Repeat, exactly and completely, the material that follows. Omit the pictures.

---------------

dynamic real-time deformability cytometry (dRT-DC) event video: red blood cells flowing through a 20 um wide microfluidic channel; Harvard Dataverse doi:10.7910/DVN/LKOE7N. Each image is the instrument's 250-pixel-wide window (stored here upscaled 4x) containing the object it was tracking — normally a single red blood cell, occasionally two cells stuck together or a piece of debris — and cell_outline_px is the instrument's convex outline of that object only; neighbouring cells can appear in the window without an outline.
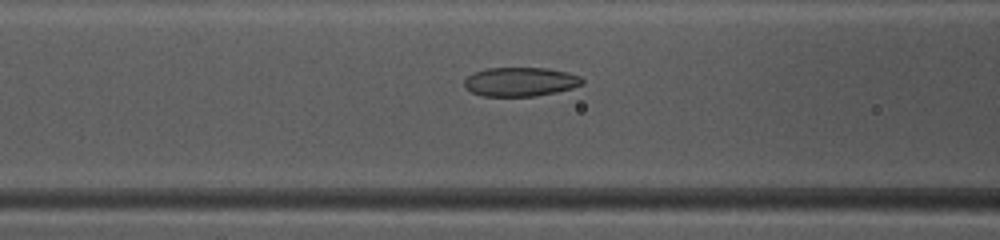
{"species": "common noctule bat (a hibernating species)", "species_latin": "Nyctalus noctula", "temperature_condition": "warm", "stored_images_in_passage": 48, "camera_frame_rate_fps": 3000, "um_per_image_px": 0.085, "animal": {"sex": "female", "body_mass_g": 10.0, "forearm_length_mm": 53.1}, "frame": {"image": 1, "passage_image": 20, "time_ms": 6.333, "image_size_px": [1000, 240], "cell_outline_px": [[584, 84], [572, 88], [556, 92], [536, 96], [484, 96], [472, 92], [464, 84], [464, 80], [472, 72], [488, 68], [548, 68], [568, 72], [580, 76], [584, 80]], "centroid_in_image_um": [44.26, 6.94], "position_along_channel_um": 122.3, "area_um2": 20.0}}
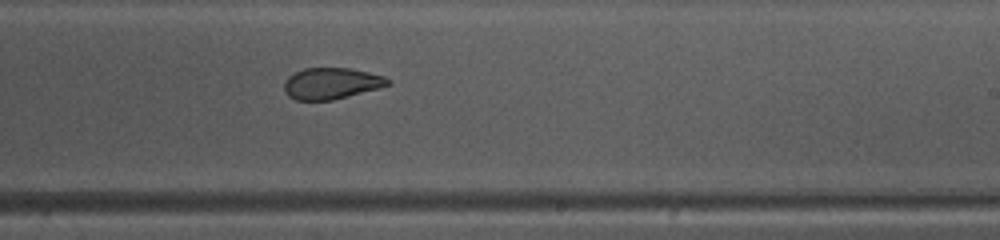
{"frame": {"image": 2, "passage_image": 30, "time_ms": 9.667, "image_size_px": [1000, 240], "cell_outline_px": [[392, 84], [332, 100], [296, 100], [288, 96], [284, 88], [284, 80], [288, 76], [304, 68], [352, 68], [384, 76]], "centroid_in_image_um": [28.13, 7.08], "position_along_channel_um": 260.9, "area_um2": 18.79}}
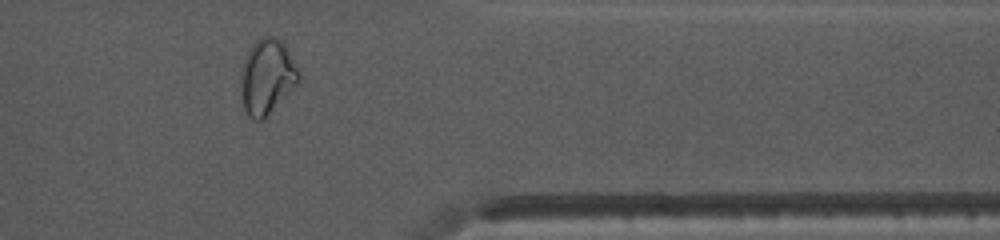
{"frame": {"image": 3, "passage_image": 40, "time_ms": 13.0, "image_size_px": [1000, 240], "cell_outline_px": [[300, 80], [264, 120], [252, 120], [248, 116], [244, 108], [240, 92], [240, 76], [244, 60], [252, 44], [256, 40], [264, 36], [276, 36], [284, 44], [300, 72]], "centroid_in_image_um": [22.68, 6.54], "position_along_channel_um": 388.7, "area_um2": 25.43}, "authors_computed_cell_mechanics": {"area_um2": 22.5998, "velocity_mm_per_s": 4.1423, "shape_relaxation_time_tau1_ms": 9.4309, "shape_relaxation_time_tau2_ms": 2.1919, "deformation_change_tau1": 0.2284, "deformation_change_tau2": 0.0461}}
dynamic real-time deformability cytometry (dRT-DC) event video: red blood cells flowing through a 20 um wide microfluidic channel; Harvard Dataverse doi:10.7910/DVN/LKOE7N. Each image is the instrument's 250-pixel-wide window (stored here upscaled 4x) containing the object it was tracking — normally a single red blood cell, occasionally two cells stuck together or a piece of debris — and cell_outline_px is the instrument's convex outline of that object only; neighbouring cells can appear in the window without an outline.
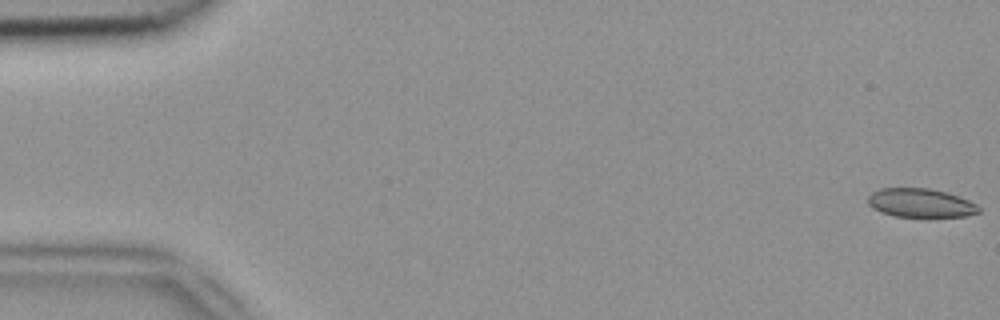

---------------

● **Solution**
dynamic real-time deformability cytometry (dRT-DC) event video: red blood cells flowing through a 20 um wide microfluidic channel; Harvard Dataverse doi:10.7910/DVN/LKOE7N. Each image is the instrument's 250-pixel-wide window (stored here upscaled 4x) containing the object it was tracking — normally a single red blood cell, occasionally two cells stuck together or a piece of debris — and cell_outline_px is the instrument's convex outline of that object only; neighbouring cells can appear in the window without an outline.
{"species": "common noctule bat (a hibernating species)", "species_latin": "Nyctalus noctula", "temperature_condition": "warm", "stored_images_in_passage": 48, "camera_frame_rate_fps": 3000, "um_per_image_px": 0.085, "animal": {"sex": "female", "body_mass_g": 10.0, "forearm_length_mm": 53.1}, "frame": {"image": 1, "passage_image": 20, "time_ms": 6.333, "image_size_px": [1000, 240], "cell_outline_px": [[584, 84], [572, 88], [556, 92], [536, 96], [484, 96], [472, 92], [464, 84], [464, 80], [472, 72], [488, 68], [548, 68], [568, 72], [580, 76], [584, 80]], "centroid_in_image_um": [44.26, 6.94], "position_along_channel_um": 122.3, "area_um2": 20.0}}
{"frame": {"image": 2, "passage_image": 30, "time_ms": 9.667, "image_size_px": [1000, 240], "cell_outline_px": [[392, 84], [332, 100], [296, 100], [288, 96], [284, 88], [284, 80], [288, 76], [304, 68], [352, 68], [384, 76]], "centroid_in_image_um": [28.13, 7.08], "position_along_channel_um": 260.9, "area_um2": 18.79}}
{"frame": {"image": 3, "passage_image": 40, "time_ms": 13.0, "image_size_px": [1000, 240], "cell_outline_px": [[300, 80], [264, 120], [252, 120], [248, 116], [244, 108], [240, 92], [240, 76], [244, 60], [252, 44], [256, 40], [264, 36], [276, 36], [284, 44], [300, 72]], "centroid_in_image_um": [22.68, 6.54], "position_along_channel_um": 388.7, "area_um2": 25.43}, "authors_computed_cell_mechanics": {"area_um2": 22.5998, "velocity_mm_per_s": 4.1423, "shape_relaxation_time_tau1_ms": 9.4309, "shape_relaxation_time_tau2_ms": 2.1919, "deformation_change_tau1": 0.2284, "deformation_change_tau2": 0.0461}}
dynamic real-time deformability cytometry (dRT-DC) event video: red blood cells flowing through a 20 um wide microfluidic channel; Harvard Dataverse doi:10.7910/DVN/LKOE7N. Each image is the instrument's 250-pixel-wide window (stored here upscaled 4x) containing the object it was tracking — normally a single red blood cell, occasionally two cells stuck together or a piece of debris — and cell_outline_px is the instrument's convex outline of that object only; neighbouring cells can appear in the window without an outline.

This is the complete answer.